With the player usually acting as the mayor of said city, they make decisions about labor and production for their citizens and must gauge how important the citizens’ happiness is in their decision-making as well. All of these factors work hand-in-hand to create a fully-immersive experience, and games since have made a serious effort to mimic that addictive quality.

Finding a Niche

The company behind the original game in the Cities franchise, Monte Cristo, experimented with a variety of game structures as they grew as a company. However they finally found their place with the release of 2006’s city-building simulator, City Life. It received mostly mixed reviews and Monte Cristo sought to improve with its sequel Cities XL. However, this release was also met with a mostly mixed reception, though critics praised the company for pushing the genre in the right direction. Shortly after Cities XL’s release, a company called Focus Home Interactive bought the rights to the franchise and decided to take some big steps of their own.


More of the Same?

In Cities XXL, the franchise’s newest release, players were promised a “bigger, more complete city-builder pushing the city limits to the edge of your imagination.” Perhaps this promise was too grand, because shortly after its release on Steam, Cities XXL started to collect quite the mass of negative reviews. Most critics complained that the game is not a big enough departure from its previous installment and that not enough innovation was brought to the table for the third in the series.

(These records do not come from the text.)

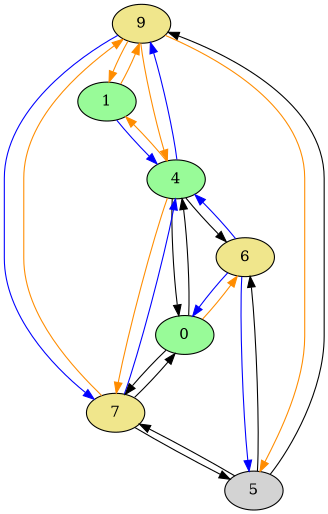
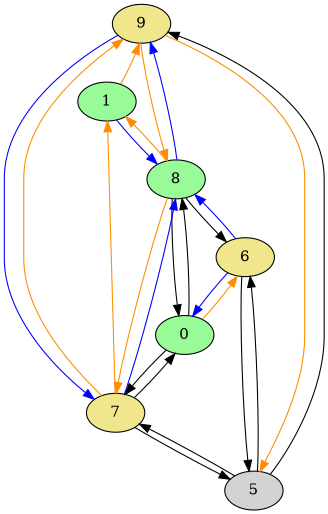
  digraph {
    node [fillcolor=khaki style=filled]
    edge [color=black]
    n1 [label=9]
    1 [fillcolor=palegreen]
-   4 [fillcolor=palegreen]
+   4 [fillcolor=palegreen label=8]
    7
    5 [fillcolor=lightgrey]
    n6 [fillcolor=palegreen label=0]
    6
-   n1 -> 1 [color=darkorange]
+   7 -> 1 [color=darkorange]
    n1 -> 4 [color=darkorange]
    n1 -> 7 [color=blue]
    n1 -> 5 [color=darkorange]
    1 -> n1 [color=darkorange]
    1 -> 4 [color=blue]
    4 -> n1 [color=blue]
    4 -> 1 [color=darkorange]
    4 -> 7 [color=darkorange]
    4 -> n6
    4 -> 6
    7 -> n1 [color=darkorange]
    7 -> 4 [color=blue]
    7 -> 5
    7 -> n6
    5 -> n1
    5 -> 7
    5 -> 6
    n6 -> 4
    n6 -> 7
    n6 -> 6 [color=darkorange]
    6 -> 4 [color=blue]
-   6 -> 5 [color=blue]
+   6 -> 5
    6 -> n6 [color=blue]
  }
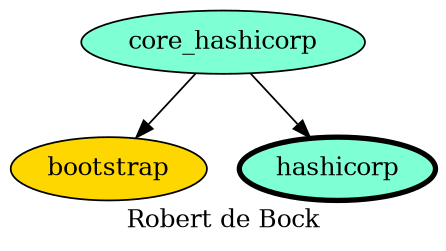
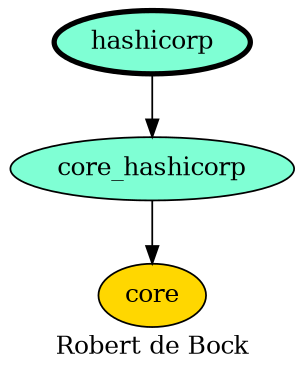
  digraph {
    label="Robert de Bock"
    node [fillcolor=aquamarine style=filled]
-   bootstrap [fillcolor=gold]
+   bootstrap [fillcolor=gold label=core]
    n2 [label=core_hashicorp]
    hashicorp [penwidth=3]
    n2 -> bootstrap
-   n2 -> hashicorp
+   hashicorp -> n2
  }
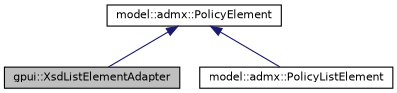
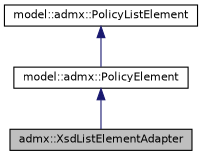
  digraph {
    node [color=black fillcolor=white fontname=Helvetica fontsize=10 shape=record style=filled]
    edge [color=midnightblue dir=back fontname=Helvetica fontsize=10 labelfontname=Helvetica labelfontsize=10 style=solid]
-   n1 [fillcolor=grey75 fontcolor=black height=0.2 label="gpui::XsdListElementAdapter" width=0.4]
+   n1 [fillcolor=grey75 fontcolor=black height=0.2 label="admx::XsdListElementAdapter" width=0.4]
    n2 [height=0.2 label="model::admx::PolicyListElement" width=0.4]
    n3 [height=0.2 label="model::admx::PolicyElement" width=0.4]
    n3 -> n1
-   n3 -> n2
+   n2 -> n3
  }
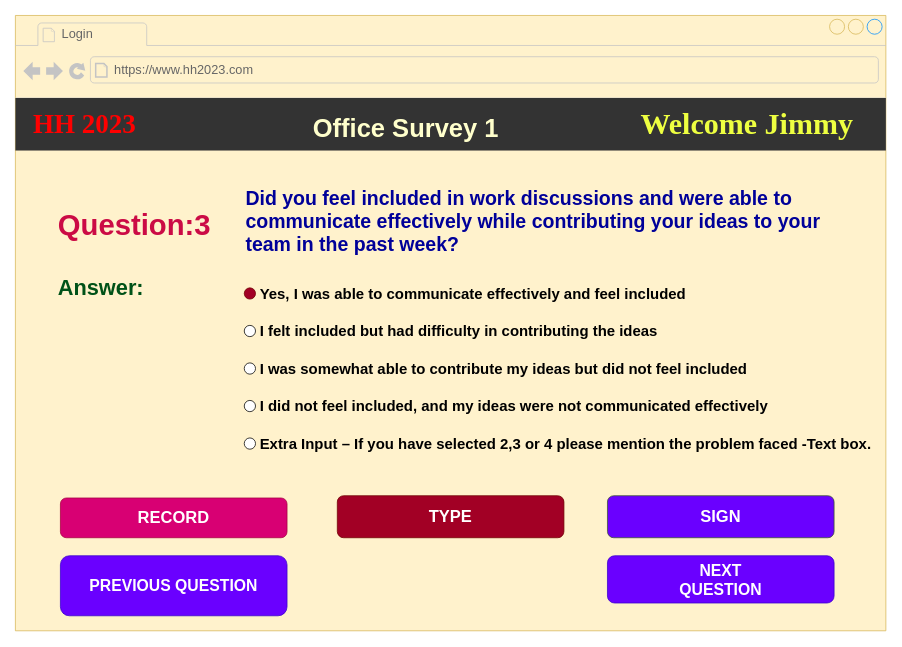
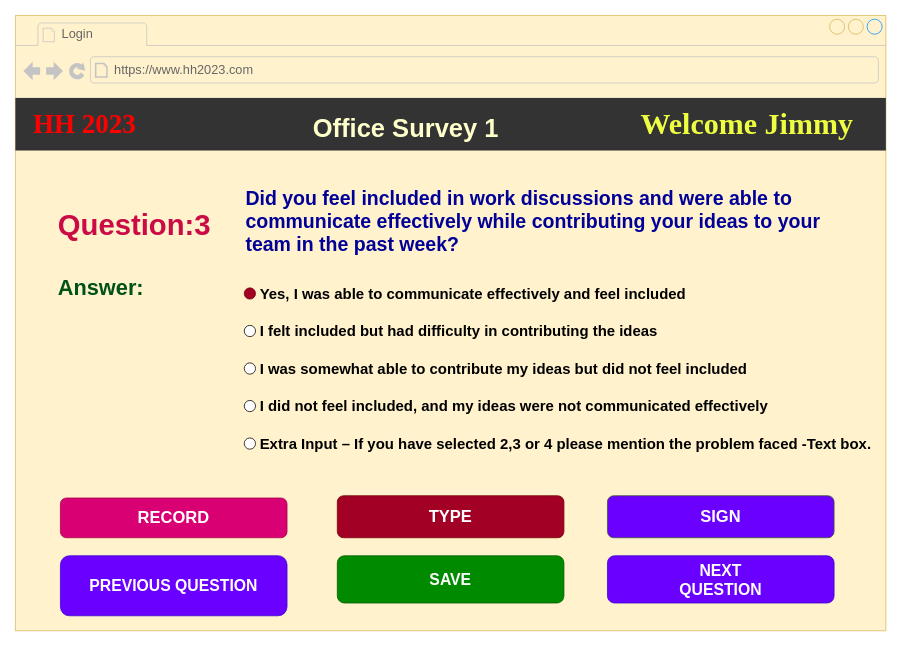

The actual gameplay featured in Cities XXL is for the most part very enjoyable. The player is given a large portion of land on which to create their sprawling city. The game offers a quick and helpful tutorial, but somehow things still feel somewhat unexplained at times. Keeping a healthy ratio of suburban homes, housing for workers, and businesses for them to contribute to is key.As the city’s finances grow, it can multiply in size and the ability to continue to build, build, build can be exhilarating.  However, Cities XXL suffers from what appears to be simplistic gameplay.


No achievements or accomplishments feel that difficult for a player to reach, and the game starts to actually become a bit monotonous at times. Despite good ideas and a decent structure, Cities XXL struggles to find a good balance and almost feels a bit unfished or maybe even as if it were rushed to release.

Cities XXL is a fun purchase for those who have not played the previous games in the franchise and enjoy city-builders at their core. For those familiar with the prior games, they might find themselves with a case of déjà vu. The Cities franchise has a large amount of potential, and perhaps if Focus Home Interactive listens to the advice and pleas from its fan base they will be able to release a patch that solves some of the issues being called out.

For the time being Cities XXL has a hefty price at $39.99 and may be best purchased when the price goes down and with slightly lower expectations than the mission statement originally released with it.